> PROBLEM DETAILS
Whenever the word "área" appears in a line of the data below, copy that line.

---+---

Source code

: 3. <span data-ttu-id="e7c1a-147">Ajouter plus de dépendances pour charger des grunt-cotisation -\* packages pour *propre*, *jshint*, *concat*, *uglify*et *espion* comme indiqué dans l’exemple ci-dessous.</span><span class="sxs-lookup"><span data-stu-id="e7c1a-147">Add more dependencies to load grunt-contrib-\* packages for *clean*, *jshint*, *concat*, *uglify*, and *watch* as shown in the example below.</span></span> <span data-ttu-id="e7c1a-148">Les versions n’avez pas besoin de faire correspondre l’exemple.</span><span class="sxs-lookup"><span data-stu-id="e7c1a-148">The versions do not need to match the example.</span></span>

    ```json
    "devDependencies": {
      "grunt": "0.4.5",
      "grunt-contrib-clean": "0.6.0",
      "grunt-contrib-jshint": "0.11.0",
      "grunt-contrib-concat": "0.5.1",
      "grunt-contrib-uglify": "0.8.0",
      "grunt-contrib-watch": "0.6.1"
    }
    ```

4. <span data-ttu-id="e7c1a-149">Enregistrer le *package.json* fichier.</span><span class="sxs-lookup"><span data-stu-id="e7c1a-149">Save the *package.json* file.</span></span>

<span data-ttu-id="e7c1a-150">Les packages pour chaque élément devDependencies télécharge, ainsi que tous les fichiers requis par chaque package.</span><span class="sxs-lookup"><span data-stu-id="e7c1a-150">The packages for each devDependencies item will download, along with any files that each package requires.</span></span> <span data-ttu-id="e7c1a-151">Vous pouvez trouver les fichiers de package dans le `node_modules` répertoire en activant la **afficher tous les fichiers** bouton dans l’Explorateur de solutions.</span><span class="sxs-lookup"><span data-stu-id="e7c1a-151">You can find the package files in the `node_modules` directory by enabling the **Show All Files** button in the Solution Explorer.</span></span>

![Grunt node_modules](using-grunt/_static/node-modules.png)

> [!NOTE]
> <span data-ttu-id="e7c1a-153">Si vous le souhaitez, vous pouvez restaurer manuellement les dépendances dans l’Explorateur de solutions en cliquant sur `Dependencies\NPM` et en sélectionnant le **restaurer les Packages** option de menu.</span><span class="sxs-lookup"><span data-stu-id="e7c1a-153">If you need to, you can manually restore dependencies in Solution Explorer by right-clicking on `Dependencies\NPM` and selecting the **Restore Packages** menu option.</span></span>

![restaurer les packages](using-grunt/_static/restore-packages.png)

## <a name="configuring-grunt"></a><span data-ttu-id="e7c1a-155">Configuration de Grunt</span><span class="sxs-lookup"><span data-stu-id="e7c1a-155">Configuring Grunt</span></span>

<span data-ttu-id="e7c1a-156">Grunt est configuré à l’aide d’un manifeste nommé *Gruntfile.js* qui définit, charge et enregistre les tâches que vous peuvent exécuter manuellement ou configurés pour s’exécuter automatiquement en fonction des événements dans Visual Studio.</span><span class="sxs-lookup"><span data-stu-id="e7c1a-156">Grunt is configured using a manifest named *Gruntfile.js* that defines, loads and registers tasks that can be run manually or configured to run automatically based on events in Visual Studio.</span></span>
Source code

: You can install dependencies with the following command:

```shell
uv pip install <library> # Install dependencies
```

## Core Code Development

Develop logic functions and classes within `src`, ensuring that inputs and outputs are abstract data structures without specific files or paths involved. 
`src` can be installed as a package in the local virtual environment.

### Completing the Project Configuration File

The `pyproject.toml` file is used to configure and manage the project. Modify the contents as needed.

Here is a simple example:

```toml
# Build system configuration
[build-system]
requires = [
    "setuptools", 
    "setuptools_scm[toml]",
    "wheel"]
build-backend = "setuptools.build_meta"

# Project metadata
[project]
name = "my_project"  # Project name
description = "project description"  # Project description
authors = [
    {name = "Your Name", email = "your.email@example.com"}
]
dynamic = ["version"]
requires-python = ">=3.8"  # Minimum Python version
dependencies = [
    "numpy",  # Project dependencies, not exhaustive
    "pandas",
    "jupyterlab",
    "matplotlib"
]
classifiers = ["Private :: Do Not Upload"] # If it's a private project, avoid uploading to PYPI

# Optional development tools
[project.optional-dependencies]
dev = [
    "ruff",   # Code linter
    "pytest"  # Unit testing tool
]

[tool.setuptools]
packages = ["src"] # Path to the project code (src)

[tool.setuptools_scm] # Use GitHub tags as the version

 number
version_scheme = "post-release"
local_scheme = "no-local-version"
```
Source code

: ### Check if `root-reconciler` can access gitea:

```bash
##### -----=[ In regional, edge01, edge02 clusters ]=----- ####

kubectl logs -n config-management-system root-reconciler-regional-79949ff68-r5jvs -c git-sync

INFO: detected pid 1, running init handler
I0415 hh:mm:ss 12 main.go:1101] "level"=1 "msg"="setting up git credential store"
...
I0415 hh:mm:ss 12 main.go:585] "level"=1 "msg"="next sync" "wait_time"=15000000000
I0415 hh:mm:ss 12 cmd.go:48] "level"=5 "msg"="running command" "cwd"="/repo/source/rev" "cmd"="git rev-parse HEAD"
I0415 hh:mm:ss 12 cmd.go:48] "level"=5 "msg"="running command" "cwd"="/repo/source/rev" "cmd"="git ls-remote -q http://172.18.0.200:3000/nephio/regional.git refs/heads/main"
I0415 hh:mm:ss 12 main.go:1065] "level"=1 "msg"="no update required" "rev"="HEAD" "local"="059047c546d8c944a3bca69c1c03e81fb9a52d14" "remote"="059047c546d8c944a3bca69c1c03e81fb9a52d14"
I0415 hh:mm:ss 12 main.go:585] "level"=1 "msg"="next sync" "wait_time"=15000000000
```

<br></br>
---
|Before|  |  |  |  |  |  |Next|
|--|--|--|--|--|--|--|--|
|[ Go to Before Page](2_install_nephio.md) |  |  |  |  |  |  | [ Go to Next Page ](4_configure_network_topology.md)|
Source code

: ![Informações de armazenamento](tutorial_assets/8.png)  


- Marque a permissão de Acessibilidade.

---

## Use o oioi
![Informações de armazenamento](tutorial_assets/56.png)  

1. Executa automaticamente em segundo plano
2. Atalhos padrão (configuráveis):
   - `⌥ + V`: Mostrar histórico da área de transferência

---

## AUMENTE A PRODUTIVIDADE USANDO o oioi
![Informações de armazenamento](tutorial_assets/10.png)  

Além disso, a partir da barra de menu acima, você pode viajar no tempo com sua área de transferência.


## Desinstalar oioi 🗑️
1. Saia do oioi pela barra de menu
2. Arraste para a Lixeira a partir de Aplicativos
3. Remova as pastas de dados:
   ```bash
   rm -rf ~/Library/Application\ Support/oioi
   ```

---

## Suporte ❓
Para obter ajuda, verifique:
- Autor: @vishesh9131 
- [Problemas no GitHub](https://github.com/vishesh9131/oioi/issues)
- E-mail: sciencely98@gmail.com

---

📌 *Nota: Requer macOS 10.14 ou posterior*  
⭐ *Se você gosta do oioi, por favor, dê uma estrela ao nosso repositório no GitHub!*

---+---

> RESPONSE
   - `⌥ + V`: Mostrar histórico da área de transferência
Além disso, a partir da barra de menu acima, você pode viajar no tempo com sua área de transferência.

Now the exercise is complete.